What’s the secret to free-motion machine quilting?

free-motion-quilting

Is there a secret to free-motion machine quilting for stippling or random designs? How can I keep the machine going at a constant speed?

– A Quilter’s Review reader

Unfortunately there is no secret or short cut to free-motion quilting. The best way to perfect your technique is simply to practice, practice, practice.

We suggest making a bunch of fabric sandwiches, with batting, about 10×10 or 15×15. Mark some quilting patterns on half of them, and use the rest for stipple quilting, which you don’t need to mark.

Practice on these pieces at least 10 minutes a day and in about a month, we guarantee your quilting will be much improved.

Keeping your machine at a constant speed won’t even be a thought in your head. It will be automatic, just like driving a car.

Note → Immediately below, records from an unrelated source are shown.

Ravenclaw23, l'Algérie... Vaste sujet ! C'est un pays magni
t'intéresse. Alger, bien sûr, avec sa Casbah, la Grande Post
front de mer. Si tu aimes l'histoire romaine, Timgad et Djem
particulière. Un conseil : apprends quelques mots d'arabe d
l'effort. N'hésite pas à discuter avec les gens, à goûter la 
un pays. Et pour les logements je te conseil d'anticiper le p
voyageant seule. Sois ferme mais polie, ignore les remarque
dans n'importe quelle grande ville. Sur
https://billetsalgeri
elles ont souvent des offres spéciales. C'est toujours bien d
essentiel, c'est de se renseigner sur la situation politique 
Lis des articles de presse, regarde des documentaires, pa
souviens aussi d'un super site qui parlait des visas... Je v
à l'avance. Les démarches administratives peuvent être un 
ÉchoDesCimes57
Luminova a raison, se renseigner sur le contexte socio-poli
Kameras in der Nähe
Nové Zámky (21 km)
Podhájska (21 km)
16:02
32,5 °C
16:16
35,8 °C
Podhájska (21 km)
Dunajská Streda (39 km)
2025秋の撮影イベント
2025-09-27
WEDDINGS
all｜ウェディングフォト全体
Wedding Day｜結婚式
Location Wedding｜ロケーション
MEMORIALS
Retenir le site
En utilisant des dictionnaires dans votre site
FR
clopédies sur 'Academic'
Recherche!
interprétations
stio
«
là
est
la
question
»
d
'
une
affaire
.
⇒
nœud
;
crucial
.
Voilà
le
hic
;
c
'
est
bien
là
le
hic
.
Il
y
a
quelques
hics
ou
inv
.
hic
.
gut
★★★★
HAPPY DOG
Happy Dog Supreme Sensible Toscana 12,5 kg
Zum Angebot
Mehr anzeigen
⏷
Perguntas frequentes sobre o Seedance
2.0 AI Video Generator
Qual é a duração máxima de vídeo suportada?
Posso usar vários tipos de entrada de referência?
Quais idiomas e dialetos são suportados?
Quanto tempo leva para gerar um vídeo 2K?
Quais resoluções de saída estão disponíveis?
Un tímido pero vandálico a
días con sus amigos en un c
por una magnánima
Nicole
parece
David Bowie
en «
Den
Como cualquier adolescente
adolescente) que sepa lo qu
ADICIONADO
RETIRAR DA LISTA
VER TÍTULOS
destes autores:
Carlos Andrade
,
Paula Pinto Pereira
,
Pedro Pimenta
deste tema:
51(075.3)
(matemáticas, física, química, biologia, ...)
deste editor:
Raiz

Comments and tips sent in from other readers:

Barbara D. writes:

I love to free-motion quilt! It’s become my favourite way to quilt, mostly because there has been so much disagreement about how to do it that I just had to try it for myself.

Here are some tips:

Don’t worry about stitch length or width — it doesn’t matter! You create the stitch length with how fast or slow you move the fabric under the needle, so don’t push and pull the fabric. Just steer it.

If your quilting machine has a speed control, use mid-speed if your stitches aren’t coming out even. If you have no speed control, put a book (not a quilting one!) under the pedal to stop it at the fastest speed you are comfortable with.

The faster the speed, the smoother and easier it is to stitch. Remember trying driving maneuvers in your car and finding it easier and smoother to make a lane change going fast on the highway than it was going slow in the parking lot? Same thing applies here.

Breathe. I can’t emphasize that enough! My free-motion went from scribbles to stars when I began to talk to someone while I sewed. Breathe! And keep your shoulders loose or your work will reflect your tension.

Use good quality thread so it doesn’t keep breaking. Don’t try to learn on metallics, but if you insist, at least use a metallics needle.

In this method you are allowed to cross your previous stitch lines, so don’t worry about changes in direction or getting stuck in a corner. Play!

Never, ever, turn your fabric while you are stitching. You make direction changes and shapes by dancing your fabric under the needle, not by swinging your fabric around.

Always use a sandwich. You can’t free-motion quilt without a stabilizer of some sort.

Use variegated thread for a spectacular look on a wall hanging quilt.

Work with the design already on the fabric to practice. Sew around the leaves and vine stems on the printed material you already have. Practice on pre-printed fabric to learn to follow curves and lines.

Stop with the needle in the down position so momentum doesn’t shoot you across the fabric when you stop.

Don’t beat yourself the first couple of years you try this. You can always re-stitch heavily over an area you are unhappy with.

Breathe! Have fun!

Sharon H. writes:

I made a breakthrough in free-motion quilting after I attended a demonstration in which the teacher “forgot” to lower her feed dogs. She admitted that she occasionally forgot but that there was enough room under the darning foot to allow the free-motion.

I tried it at home and discovered that the click of the feed dogs moving gave me an audible cue to move my fabric along in any direction I chose. Setting the stitch length to a longer length gave me a longer pause between audible cues and my stitches were longer and vice versa.

This appears to have no ill effects on my Bernina machine. I haven’t tried it on a machine that requires a cover plate for the feed dogs. My free-motion quilting improved immensely with this method.

Heather F. writes:

I totally agree with Sharon H. I forgot to lower my feed dogs one day (I have a Janome) and it was just magical how my free-motion quilting improved instantly.

Kathy H. writes:

I took a class from a great teacher, Kathy White, who suggested that we practice machine quilting (and warm up for projects) using 25″ x 22″ quilt sandwiches that could then be given to charity as doll quilts. I thought that was a brilliant idea!